Grupo de Investigadores conseguiu combater diversos fungos em frutas e legumes com a aplicação de óleos essenciais de orégãos e eucalipto. O projeto prevê também a incorporação dos óleos nas embalagens.

Investigadores da Universidade Nacional Autónoma do México (UNAM) demonstraram a atividade anti-fúngica in vitro do óleo essencial de orégãos e eucalipto em fase de vapor, tendo este já demonstrado a sua eficácia no controlo de fungos causadores de doenças em frutas e legumes.

Até ao momento, conseguiu controlar os fungos Botrytis cinerea, Fusarium sp., e Colletotrichum sp., que causam doenças no morango, framboesa, manga, papaia, tomate e curgete, entre outras, prevenindo até 45% de perdas económicas.
A doutora Andrea Trejo Márquez, membro do grupo de investigação explica que já foi testado o eucalipto contra fungos da framboesa, e o orégão foi avaliado na papaia, pepino, curgete, manga e tomate, e os resultados foram ótimos.

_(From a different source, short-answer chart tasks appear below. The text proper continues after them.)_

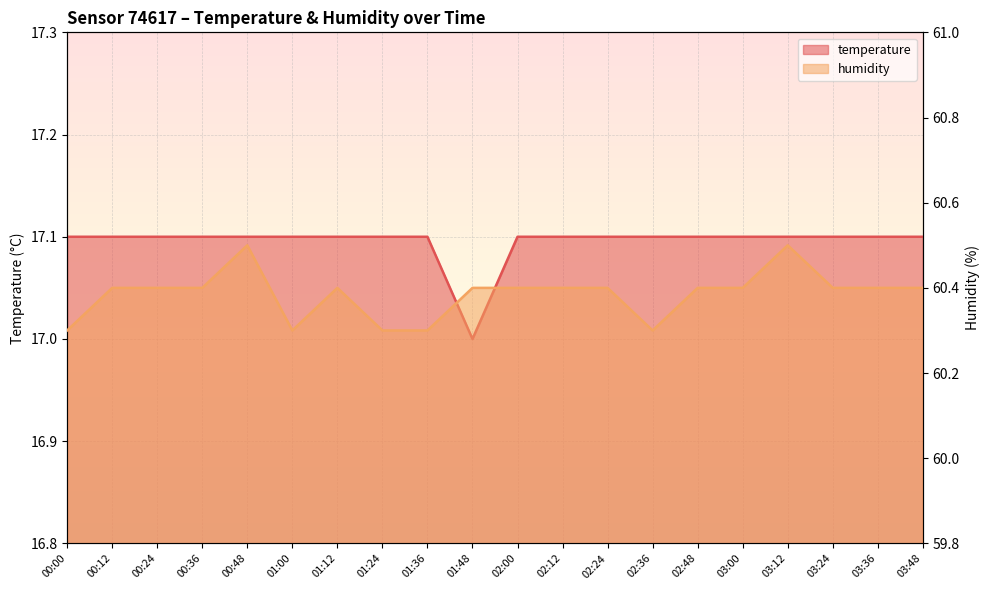

Rank the series by their maximum value, from highest to lowest.

humidity, temperature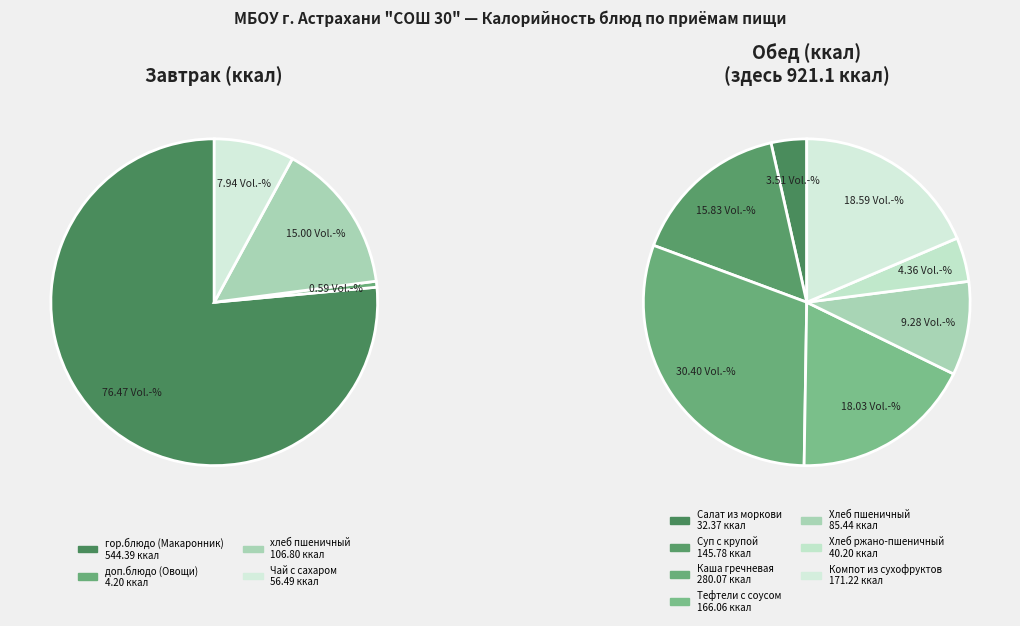

True or false: Завтрак accounts for 34% of the total.

False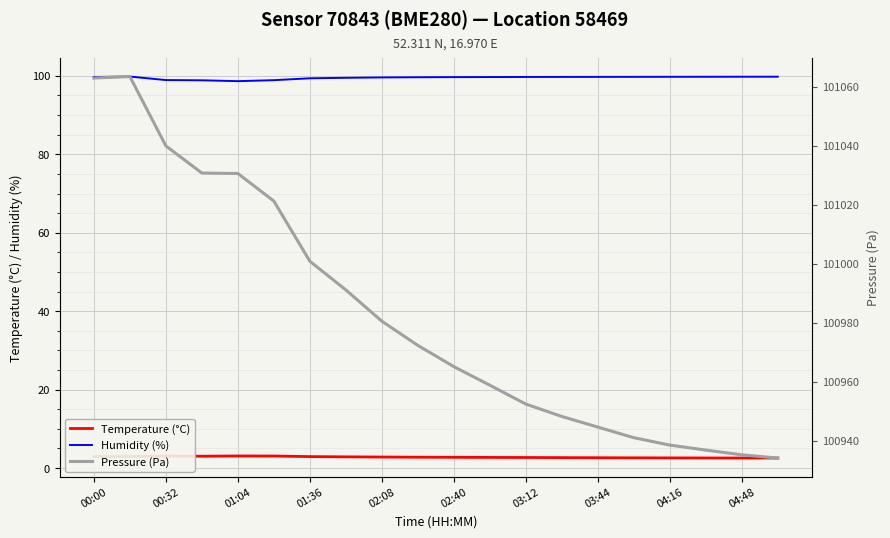

What is the value of the Humidity (%) point at the 1st from the left?

99.7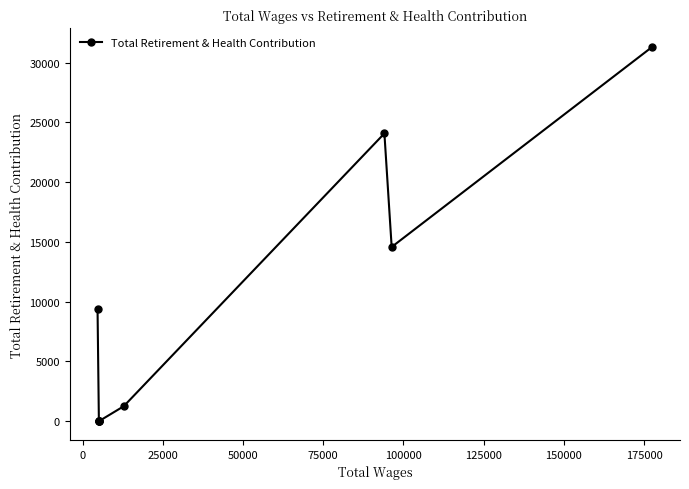

How many points are lower than both their immediate neighbors (excluding endpoints)?

1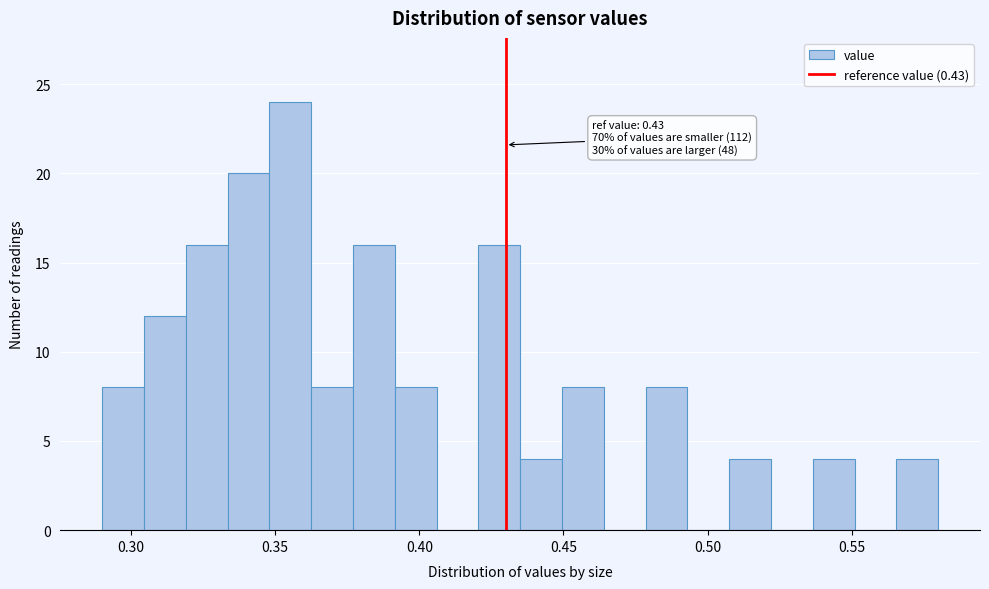

Around what value on the x-axis is the tallest bar? Give the approximate position of its centre, as read against the axis.

0.355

Outra das propostas da investigação realizada no Laboratório de Pós-Colheita de Produtos Vegetais da Faculdade de Estudos Superiores da UNAM é o design de um modelo de embalagem ativo, ou seja, incorporar o composto antifúngico que mantenha as suas propriedades nos compostos bioativos das frutas e legumes o maior tempo possível.
A embalagem ativa desenvolvida pelos académicos permite a libertação controlada dos agentes antifúngicos contidos em óleos essenciais para o controlo de fungos causadores de doenças durante o armazenamento de frutas e legumes.

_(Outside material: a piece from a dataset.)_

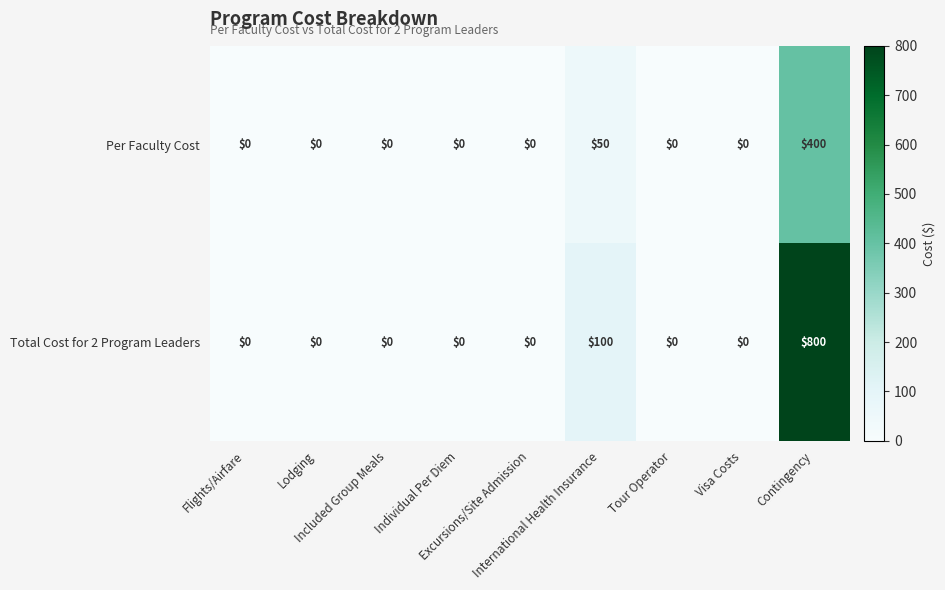

Which series has the widest spread of values?

Total Cost for 2 Program Leaders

"A partir da encapsulação destes compostos procuramos ter uma libertação controlada que evite a presença de microrganismos nos frutos e legumes. A embalagem está desenhada para conservar frutas e legumes frescas. Contudo, apenas é eficiente nos produtos atacados pelos fungos Botrytis cinerea, Fusariun sp. e Colletotrichum sp", detalha a investigadora Márquez.
A especialista assegura que a tecnologia de embalagens ativas podem proporcionar aos alimentos uma vida segura e prolongada. A incorporação de certos aditivos ao material de embalagem mantém a sua qualidade, segurança e propriedades sensoriais sem agregar diretamente agentes ativos no produto.

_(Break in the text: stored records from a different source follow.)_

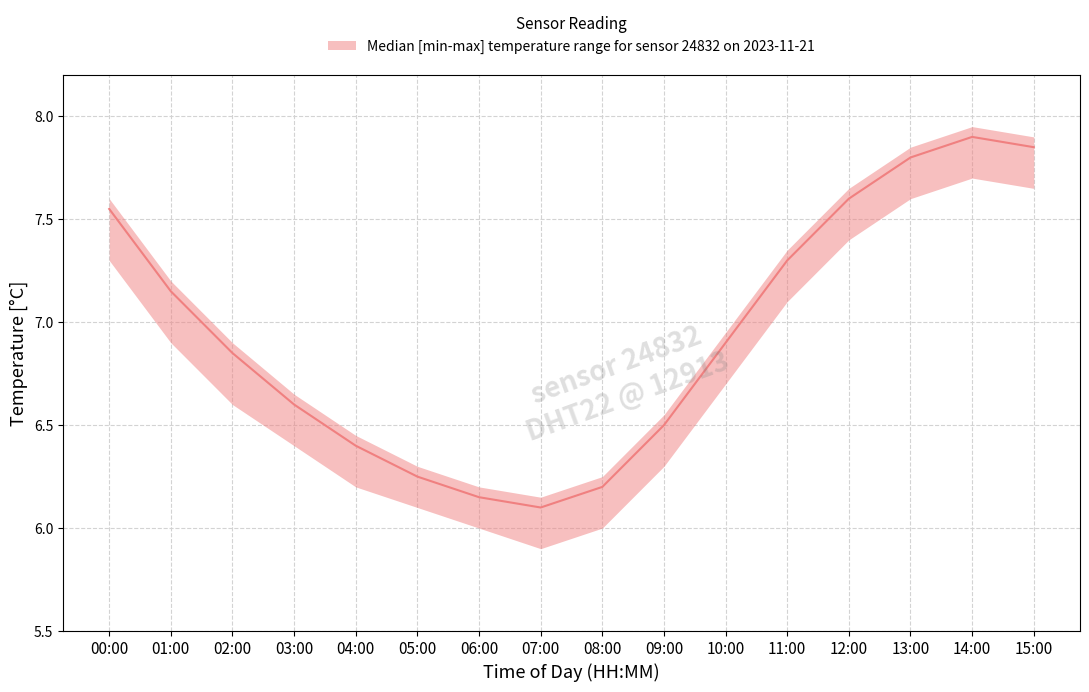

True or false: temperature_median and temperature_upper cross at least once.

False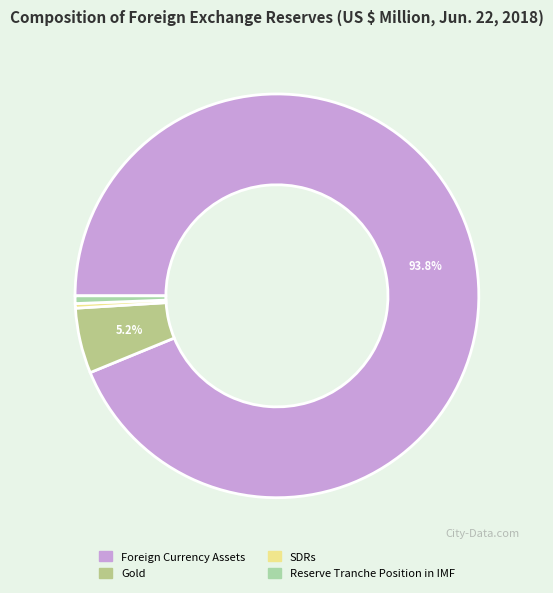

Is it true that Reserve Tranche Position in IMF is 1% of the pie?

True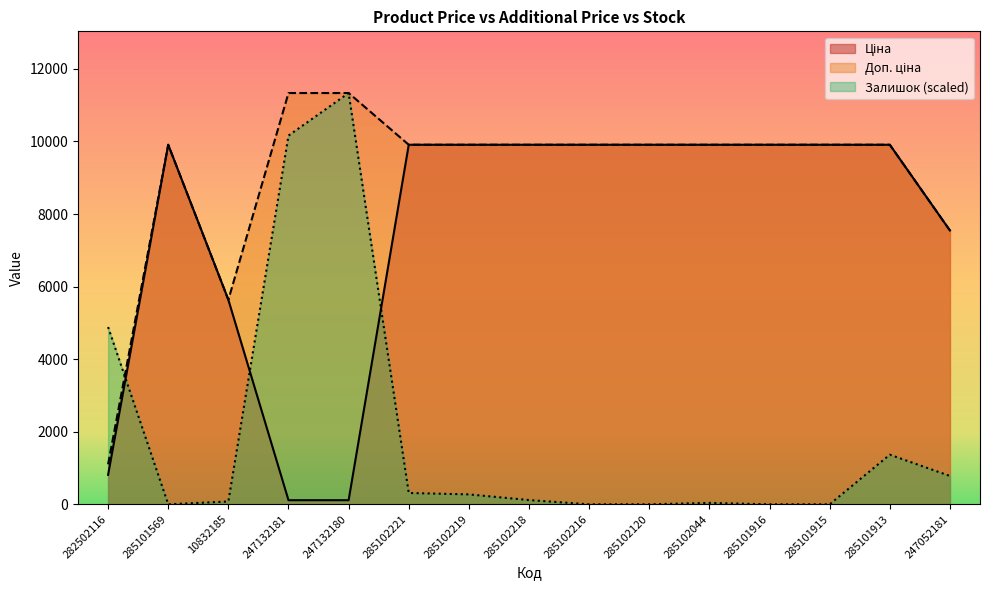

What is the average value of the Залишок series?

1956.7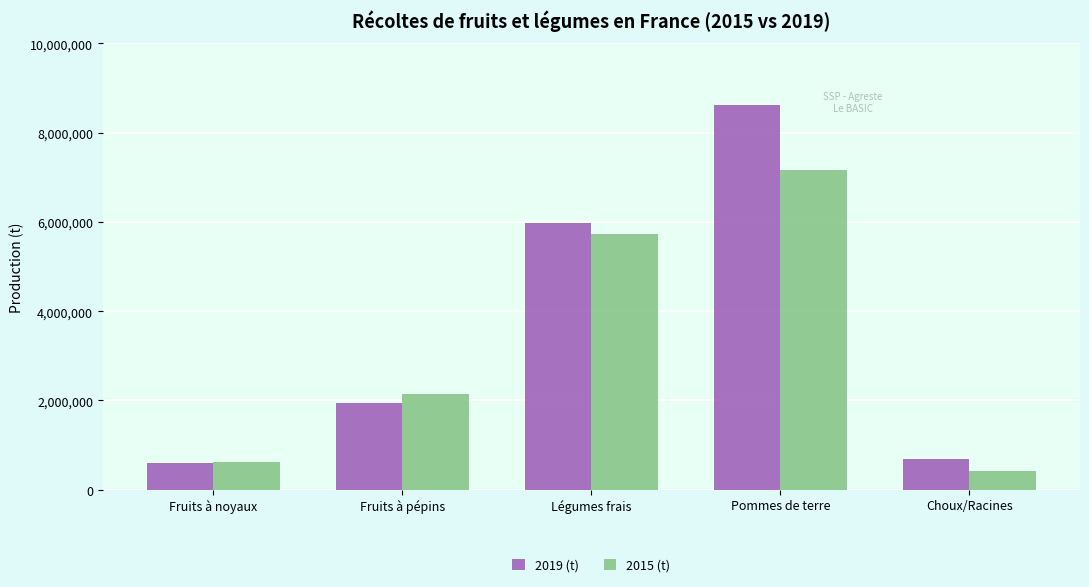

How many distinct data groups are displayed?

2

"A ideia é que os materiais para a embalagem incorporem o agente antimicrobiano como uma barreira protetora adicional. É um método de conservação que aumenta a sua vida útil e reduz o risco de transmitir patógenos aos alimentos".

Os investigadores estão agora a avaliar as aplicações para diferentes produtos vegetais e observar a parte sensorial porque, apesar dos compostos bioativos não estarem em contacto direto com o produto, estes são voláteis e poderão afetar o sabor. Entretanto, estão também a preparar a sua transferência tecnológica.

Este trabalho é parte do projeto de Investigação & Desenvolvimento de embalagens ativas para a conservação de frutas frescas e minimamente processadas levado a cabo pela Universidade mexicana.